Convert the rows below into a numbered list, one item per nonblank line, omitting every blank line.

• **The data**:
• • • •

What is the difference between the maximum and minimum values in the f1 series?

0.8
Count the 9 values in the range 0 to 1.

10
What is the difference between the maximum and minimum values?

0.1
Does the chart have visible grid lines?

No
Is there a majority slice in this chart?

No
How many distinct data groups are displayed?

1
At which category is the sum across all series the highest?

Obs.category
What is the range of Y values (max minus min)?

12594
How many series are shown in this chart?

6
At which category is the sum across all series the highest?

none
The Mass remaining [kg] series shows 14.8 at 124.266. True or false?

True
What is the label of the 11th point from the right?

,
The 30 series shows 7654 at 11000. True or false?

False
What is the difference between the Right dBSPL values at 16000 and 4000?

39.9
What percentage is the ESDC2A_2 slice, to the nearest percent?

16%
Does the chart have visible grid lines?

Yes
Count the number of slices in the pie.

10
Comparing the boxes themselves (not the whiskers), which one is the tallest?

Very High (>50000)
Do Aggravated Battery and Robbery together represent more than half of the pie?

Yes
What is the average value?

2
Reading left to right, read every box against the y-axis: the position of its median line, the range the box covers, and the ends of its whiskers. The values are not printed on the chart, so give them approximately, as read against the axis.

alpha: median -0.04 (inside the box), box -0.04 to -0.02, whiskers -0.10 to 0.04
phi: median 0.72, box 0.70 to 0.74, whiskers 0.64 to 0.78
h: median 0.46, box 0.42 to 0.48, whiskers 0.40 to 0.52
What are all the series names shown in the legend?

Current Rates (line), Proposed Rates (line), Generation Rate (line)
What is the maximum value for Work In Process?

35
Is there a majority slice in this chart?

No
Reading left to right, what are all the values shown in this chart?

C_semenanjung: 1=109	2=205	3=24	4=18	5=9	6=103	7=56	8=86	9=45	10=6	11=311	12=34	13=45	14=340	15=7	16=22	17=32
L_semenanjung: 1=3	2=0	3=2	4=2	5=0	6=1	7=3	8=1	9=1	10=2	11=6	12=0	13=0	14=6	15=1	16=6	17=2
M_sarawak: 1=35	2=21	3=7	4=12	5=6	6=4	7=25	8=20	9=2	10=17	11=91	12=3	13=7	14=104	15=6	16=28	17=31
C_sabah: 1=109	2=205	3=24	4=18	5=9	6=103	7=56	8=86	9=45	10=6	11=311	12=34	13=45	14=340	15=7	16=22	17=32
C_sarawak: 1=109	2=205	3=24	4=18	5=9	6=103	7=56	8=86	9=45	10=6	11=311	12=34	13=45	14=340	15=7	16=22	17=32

• • • •

• **Answer box**:
1. What is the difference between the maximum and minimum values in the f1 series?
2. 0.8
3. Count the 9 values in the range 0 to 1.
4. 10
5. What is the difference between the maximum and minimum values?
6. 0.1
7. Does the chart have visible grid lines?
8. No
9. Is there a majority slice in this chart?
10. No
11. How many distinct data groups are displayed?
12. 1
13. At which category is the sum across all series the highest?
14. Obs.category
15. What is the range of Y values (max minus min)?
16. 12594
17. How many series are shown in this chart?
18. 6
19. At which category is the sum across all series the highest?
20. none
21. The Mass remaining [kg] series shows 14.8 at 124.266. True or false?
22. True
23. What is the label of the 11th point from the right?
24. ,
25. The 30 series shows 7654 at 11000. True or false?
26. False
27. What is the difference between the Right dBSPL values at 16000 and 4000?
28. 39.9
29. What percentage is the ESDC2A_2 slice, to the nearest percent?
30. 16%
31. Does the chart have visible grid lines?
32. Yes
33. Count the number of slices in the pie.
34. 10
35. Comparing the boxes themselves (not the whiskers), which one is the tallest?
36. Very High (>50000)
37. Do Aggravated Battery and Robbery together represent more than half of the pie?
38. Yes
39. What is the average value?
40. 2
41. Reading left to right, read every box against the y-axis: the position of its median line, the range the box covers, and the ends of its whiskers. The values are not printed on the chart, so give them approximately, as read against the axis.
42. alpha: median -0.04 (inside the box), box -0.04 to -0.02, whiskers -0.10 to 0.04
43. phi: median 0.72, box 0.70 to 0.74, whiskers 0.64 to 0.78
44. h: median 0.46, box 0.42 to 0.48, whiskers 0.40 to 0.52
45. What are all the series names shown in the legend?
46. Current Rates (line), Proposed Rates (line), Generation Rate (line)
47. What is the maximum value for Work In Process?
48. 35
49. Is there a majority slice in this chart?
50. No
51. Reading left to right, what are all the values shown in this chart?
52. C_semenanjung: 1=109	2=205	3=24	4=18	5=9	6=103	7=56	8=86	9=45	10=6	11=311	12=34	13=45	14=340	15=7	16=22	17=32
53. L_semenanjung: 1=3	2=0	3=2	4=2	5=0	6=1	7=3	8=1	9=1	10=2	11=6	12=0	13=0	14=6	15=1	16=6	17=2
54. M_sarawak: 1=35	2=21	3=7	4=12	5=6	6=4	7=25	8=20	9=2	10=17	11=91	12=3	13=7	14=104	15=6	16=28	17=31
55. C_sabah: 1=109	2=205	3=24	4=18	5=9	6=103	7=56	8=86	9=45	10=6	11=311	12=34	13=45	14=340	15=7	16=22	17=32
56. C_sarawak: 1=109	2=205	3=24	4=18	5=9	6=103	7=56	8=86	9=45	10=6	11=311	12=34	13=45	14=340	15=7	16=22	17=32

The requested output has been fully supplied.